**PROBLEM SET**
1. Decide whether each statement below agrees with the comment thread. For each, answer yes or no and quote the deciding words exactly.
(a) One commenter remarks on the 16% that Ron Paul received.
(b) The comment thread cites a New York Times editorial dated April 23, 2008.
(c) The comment thread says John McCain endorsed the North Carolina GOP commercials.
2. Write out part of the comment thread, beginning at the words "I also don’t" and stopping after "her and supporters.", and change "HRC" to "Hillary Clinton".

Top of SOURCE EXTRACT

I also don’t find it plausable that of the 6% of those who would not vote in November- that 95% of those are Obama supporters. That’s pretty skewed.
Sorry to get wonkish.
So, good win for HRC. Contrats to her and supporters.
Also, was anyone else surprised about the 16% that Ron Paul brought in????
Gene – would you please stop playing the race card?
All – note that in mentioning the exit poll, I said “even remotely true.” I know there are issues with exit polls. I mentioned that only because the whole idea that all of the crossover voters are going to stick with Obama in the fall is not true.
You should be justly proud of your candidate taking “The Low Road to Victory” (New York Times Editorial – April 23, 2008)
and doing John McCain’s work for him
Check out the N. Carolina GOP chair’s using Hillary’s tactics to justify hew own running some more racist commercials, which they are famous for (“they” being Billary & N. Carolina, of course).
Despite John McCain denouncing them. Showing McCain is better than Hillary on yet one more issue.

Bottom of SOURCE EXTRACT
Top of DATASET SECTION

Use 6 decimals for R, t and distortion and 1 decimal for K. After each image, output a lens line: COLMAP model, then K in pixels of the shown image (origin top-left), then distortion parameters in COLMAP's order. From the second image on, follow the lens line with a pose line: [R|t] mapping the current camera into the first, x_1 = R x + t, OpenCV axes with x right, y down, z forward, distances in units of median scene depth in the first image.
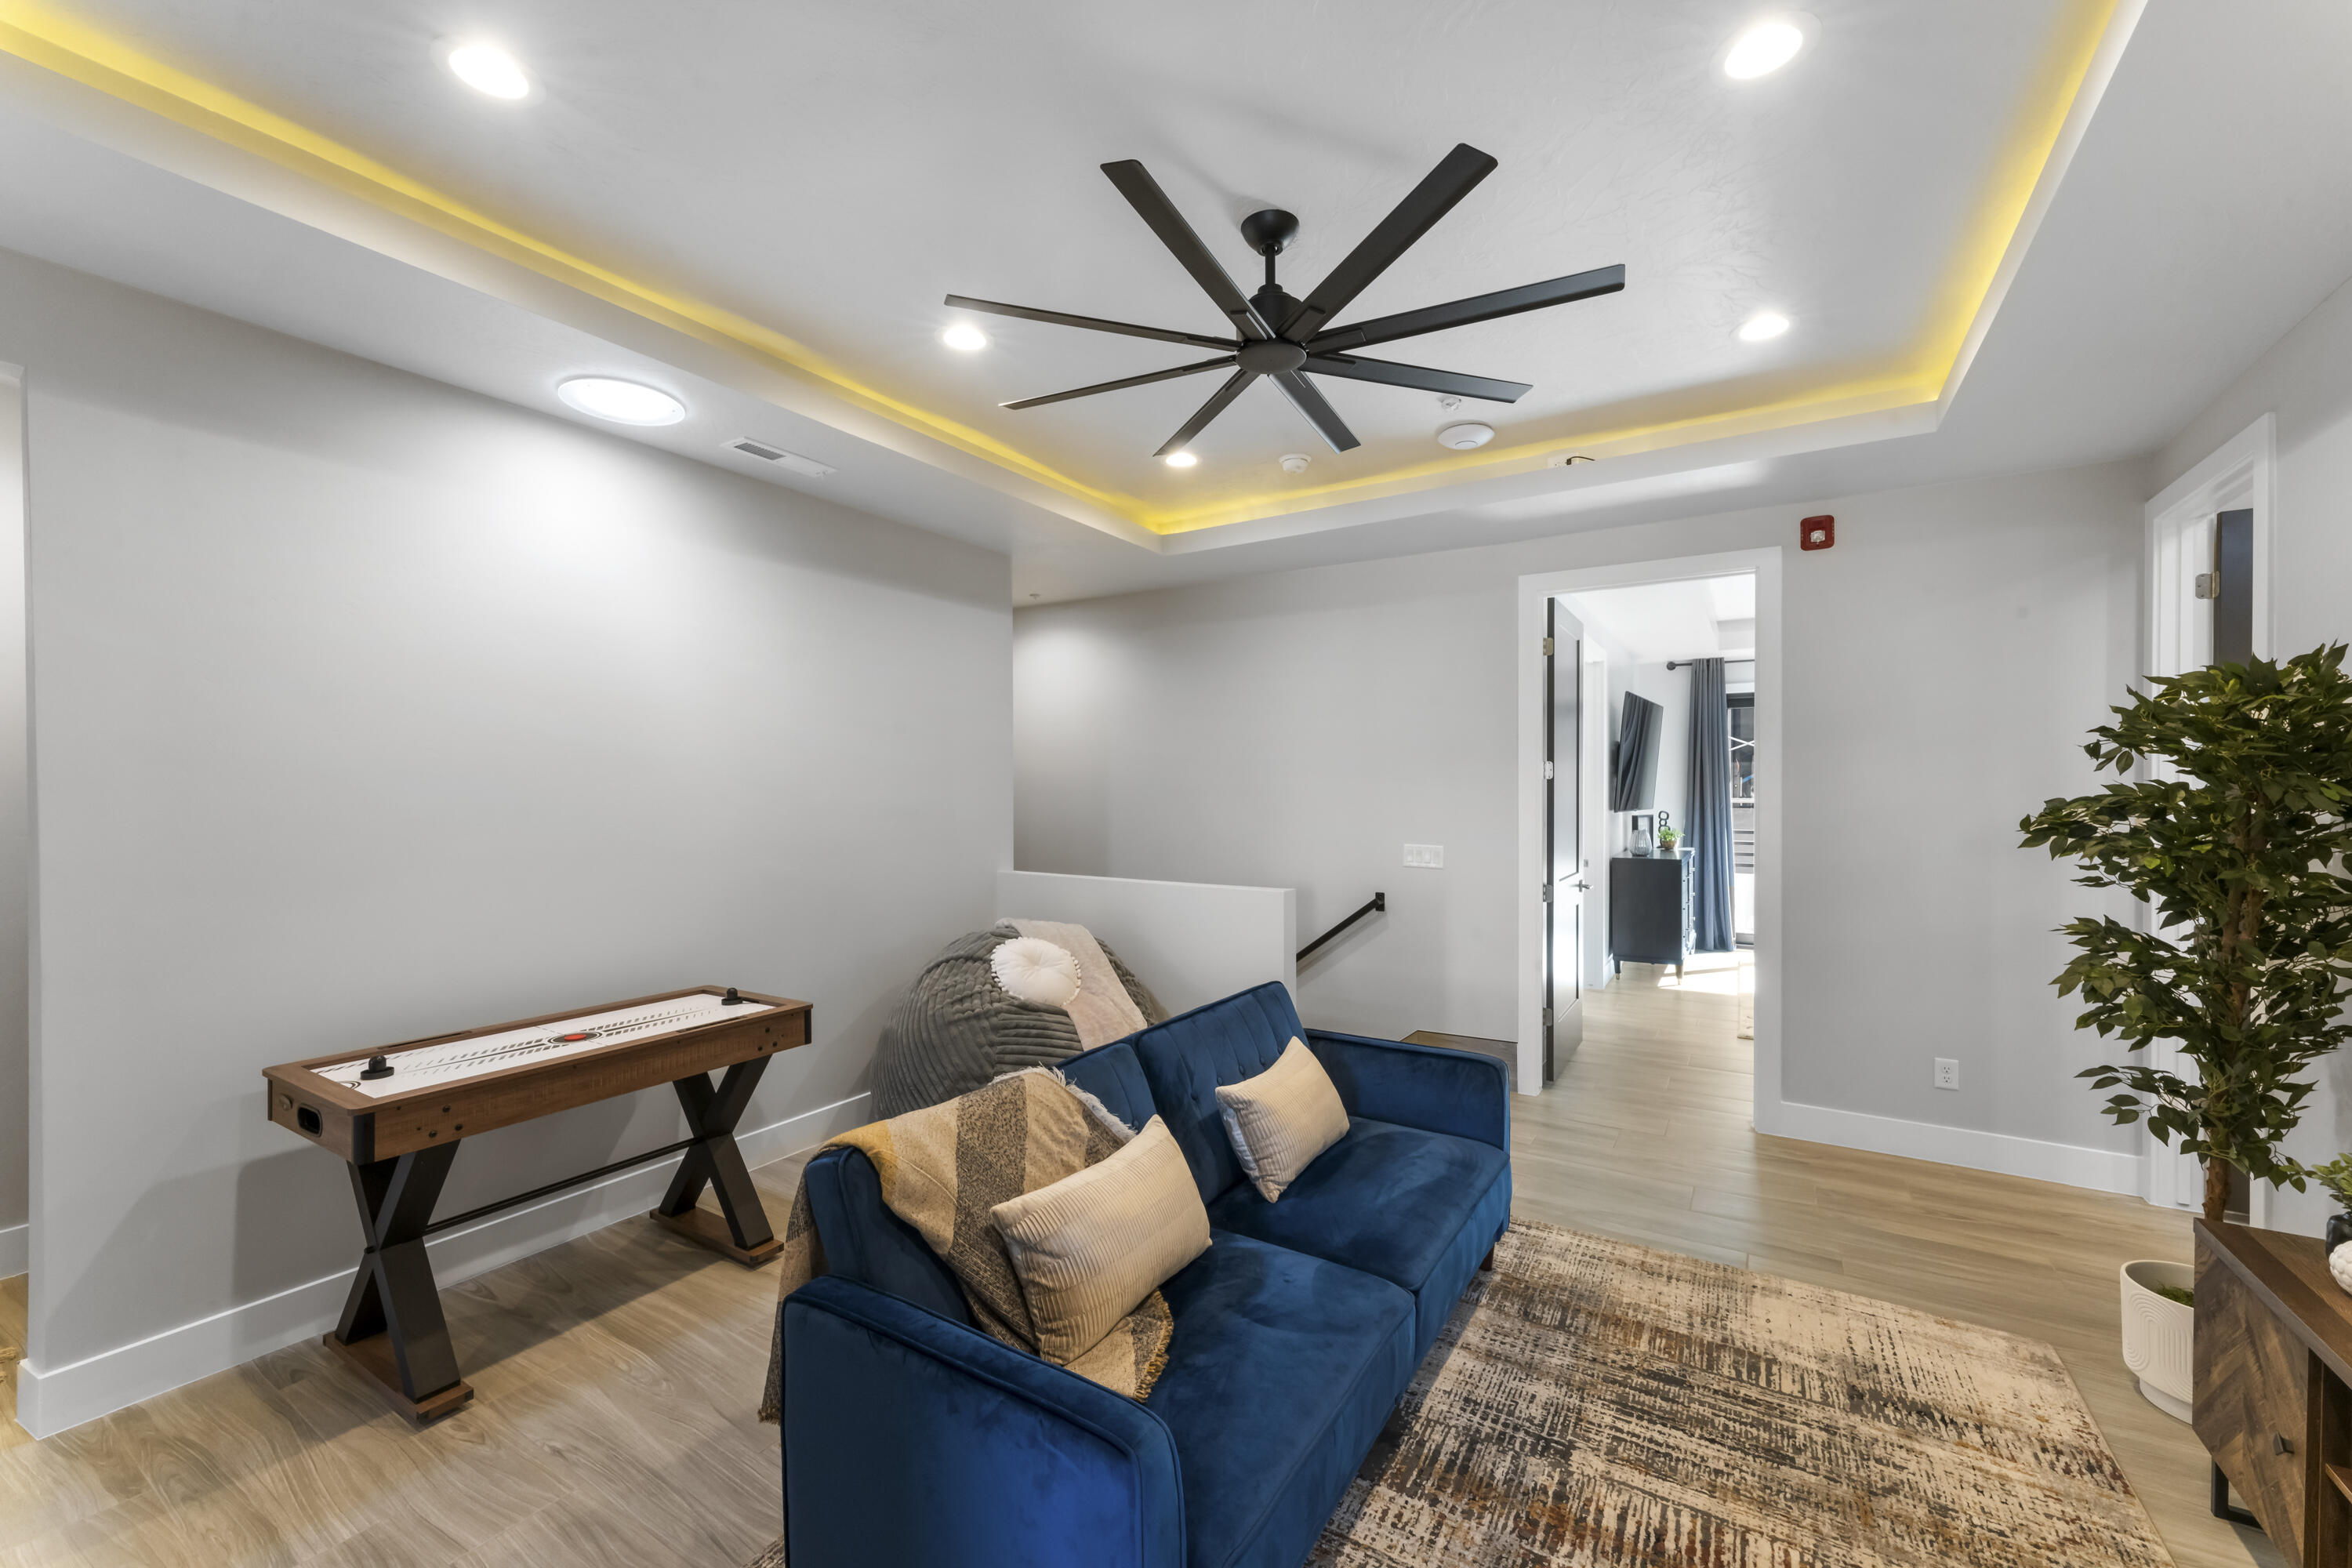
lens RADIAL K [[941.2, 0, 1178.0], [0, 941.2, 791.5], [0, 0, 1]] dist [0.003895, 0.000226]
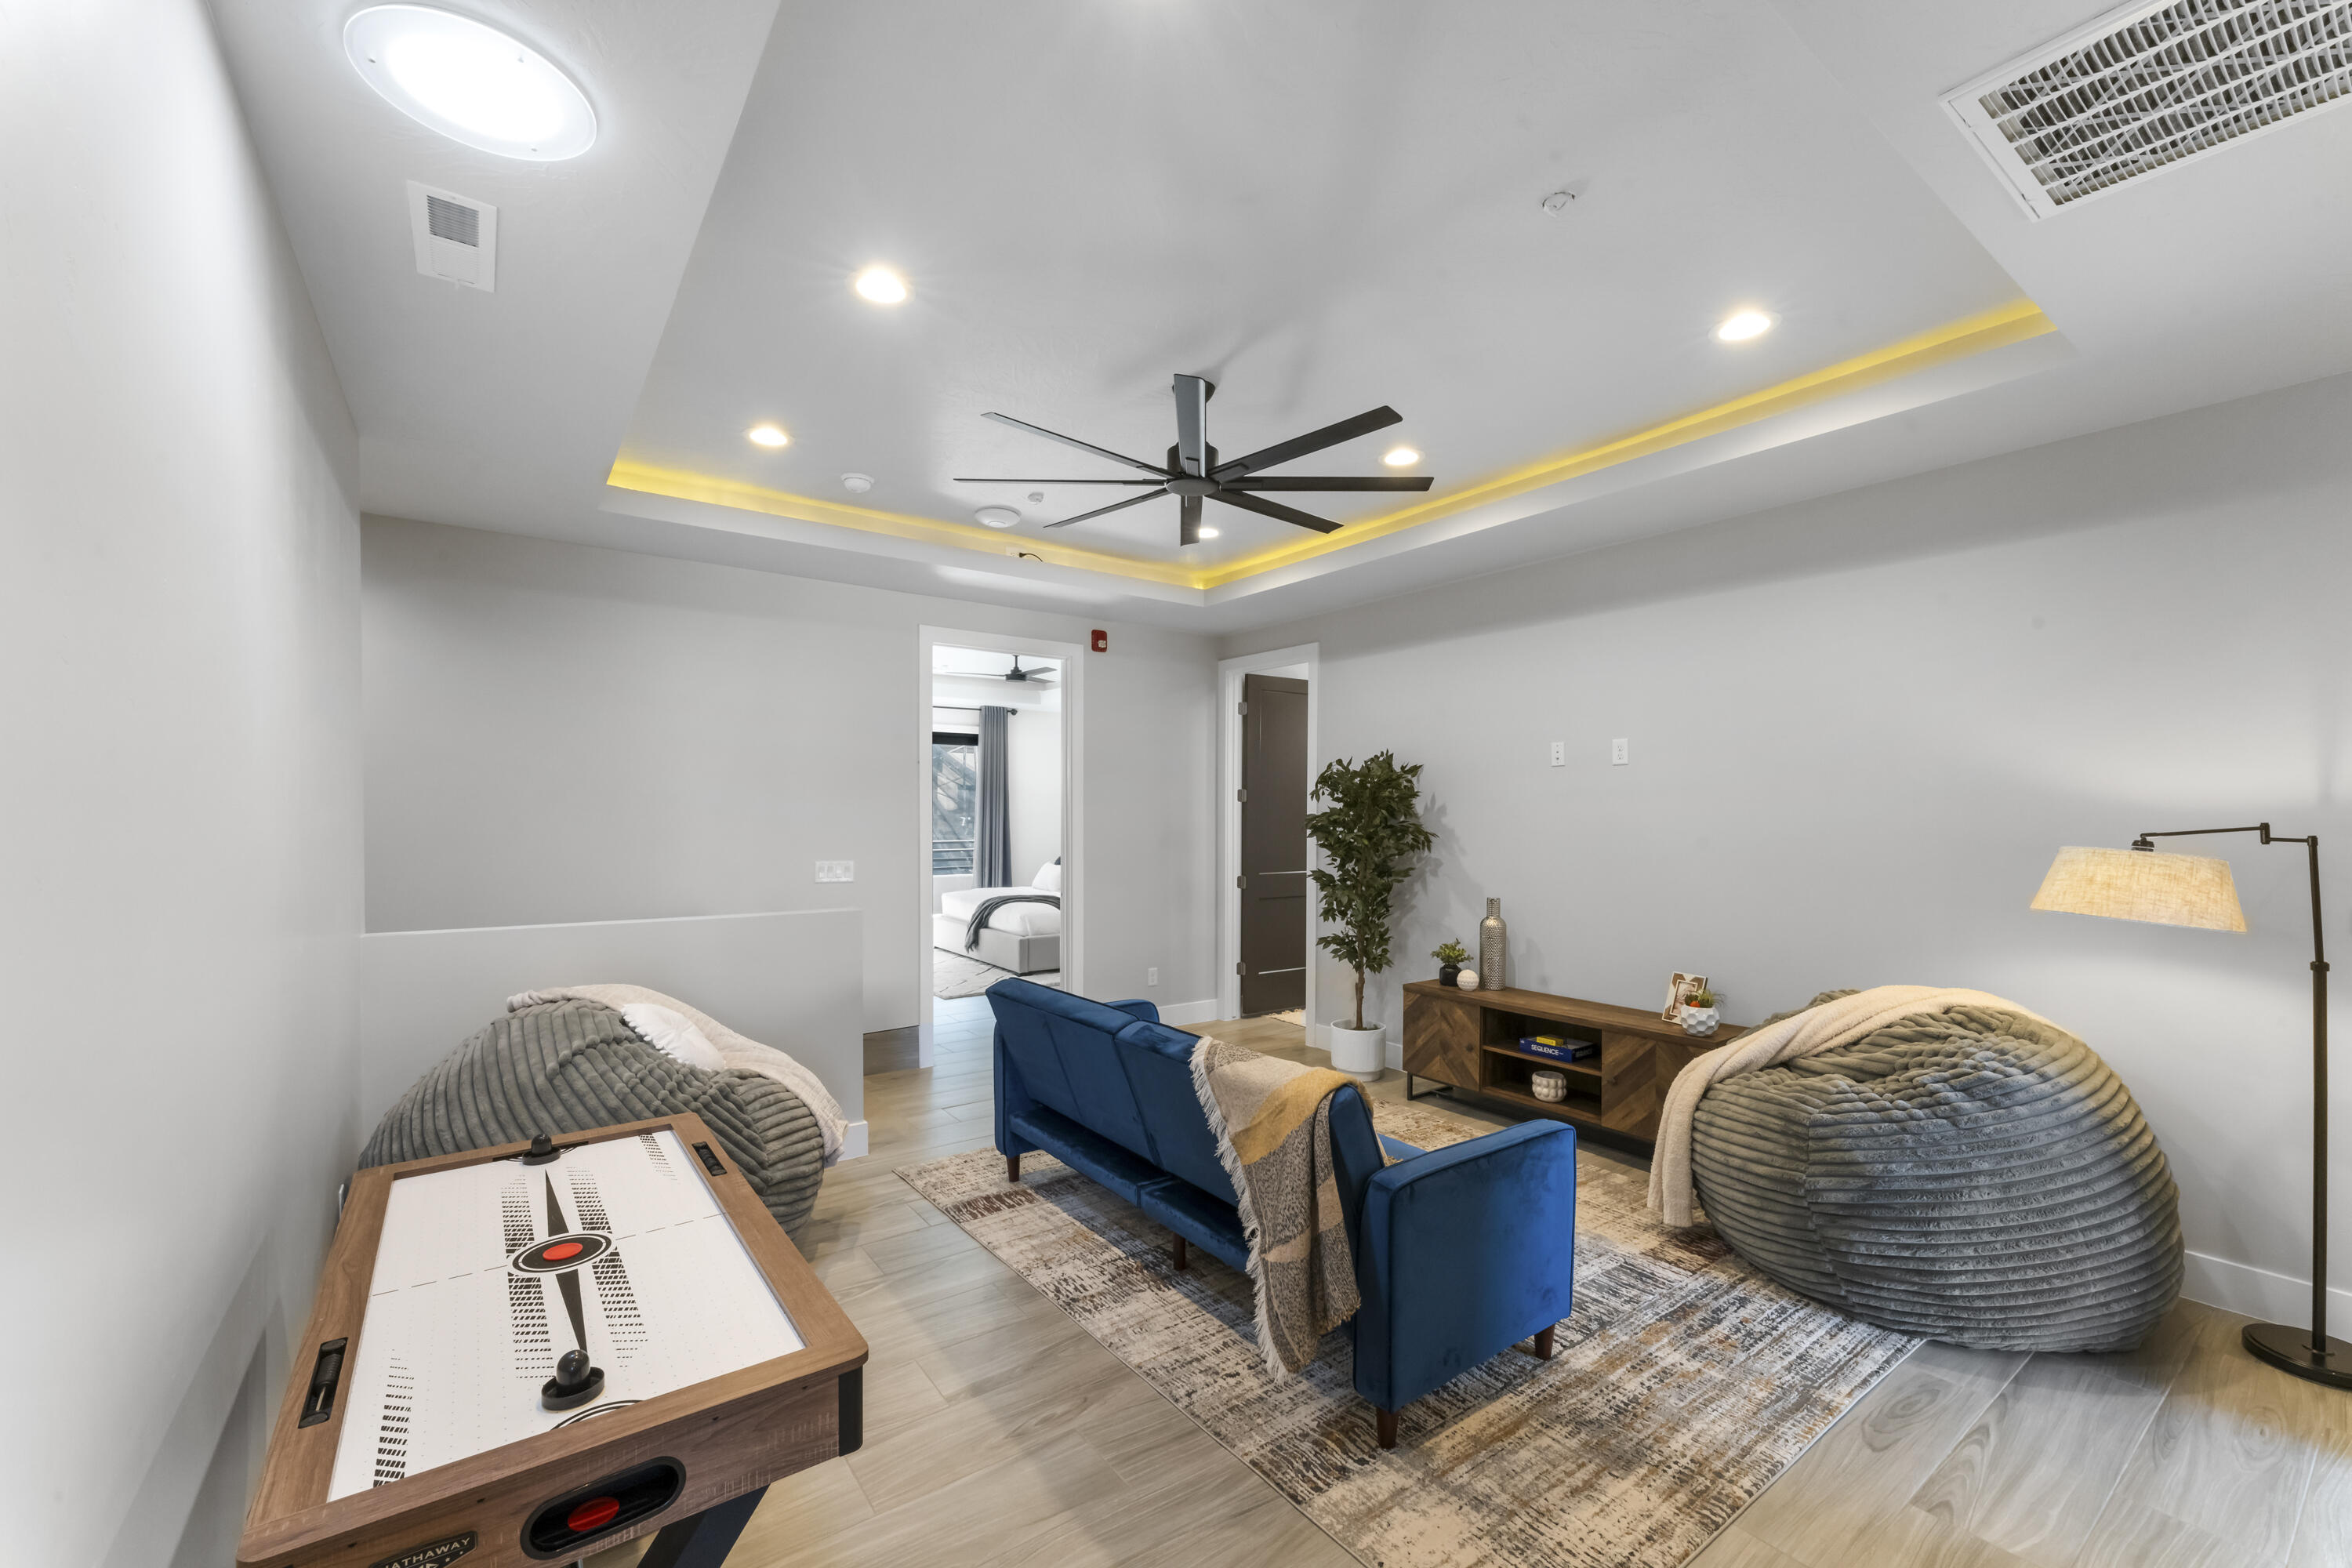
lens RADIAL K [[941.2, 0, 1175.9], [0, 941.2, 801.2], [0, 0, 1]] dist [0.003895, 0.000226]
pose [[0.374595, 0.009943, 0.927135, -0.695994], [-0.004937, 0.999950, -0.008729, -0.002548], [-0.927175, -0.001307, 0.374625, 0.318567]]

Bottom of DATASET SECTION

**ANSWERS TO THE PROBLEMS**
1.
(a) Yes: "was anyone else surprised about the 16% that Ron Paul brought in"
(b) Yes: "(New York Times Editorial – April 23, 2008)"
(c) No: "Despite John McCain denouncing them."

2.
I also don’t find it plausable that of the 6% of those who would not vote in November- that 95% of those are Obama supporters. That’s pretty skewed.
Sorry to get wonkish.
So, good win for Hillary Clinton. Contrats to her and supporters.